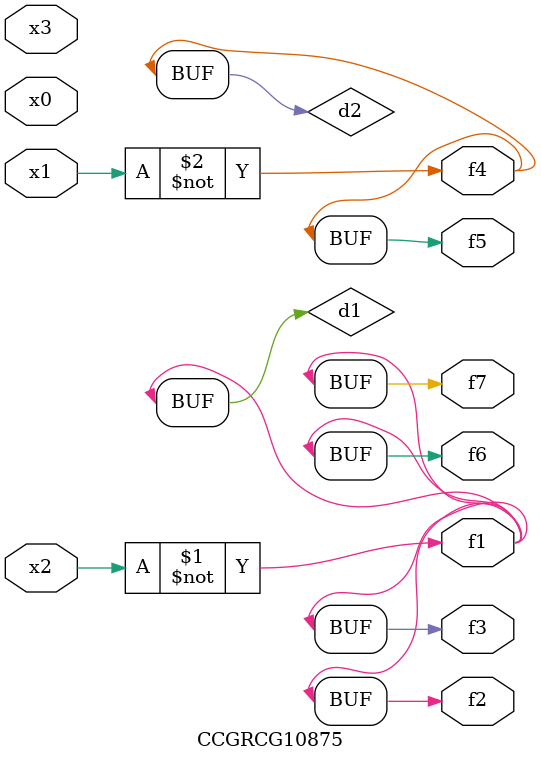
<source format=v>
module CCGRCG10875(
	input x0, x1, x2, x3,
	output f1, f2, f3, f4, f5, f6, f7
);

	wire d1, d2;

	xnor (d1, x2);
	not (d2, x1);
	assign f1 = d1;
	assign f2 = d1;
	assign f3 = d1;
	assign f4 = d2;
	assign f5 = d2;
	assign f6 = d1;
	assign f7 = d1;
endmodule

</source>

__________

Word for word, quote the lines from the line containing "output f1, f2, f3, f4, f5, f6, f7" through the end of the material, both included, and nothing else.

	output f1, f2, f3, f4, f5, f6, f7
);

	wire d1, d2;

	xnor (d1, x2);
	not (d2, x1);
	assign f1 = d1;
	assign f2 = d1;
	assign f3 = d1;
	assign f4 = d2;
	assign f5 = d2;
	assign f6 = d1;
	assign f7 = d1;
endmodule

</source>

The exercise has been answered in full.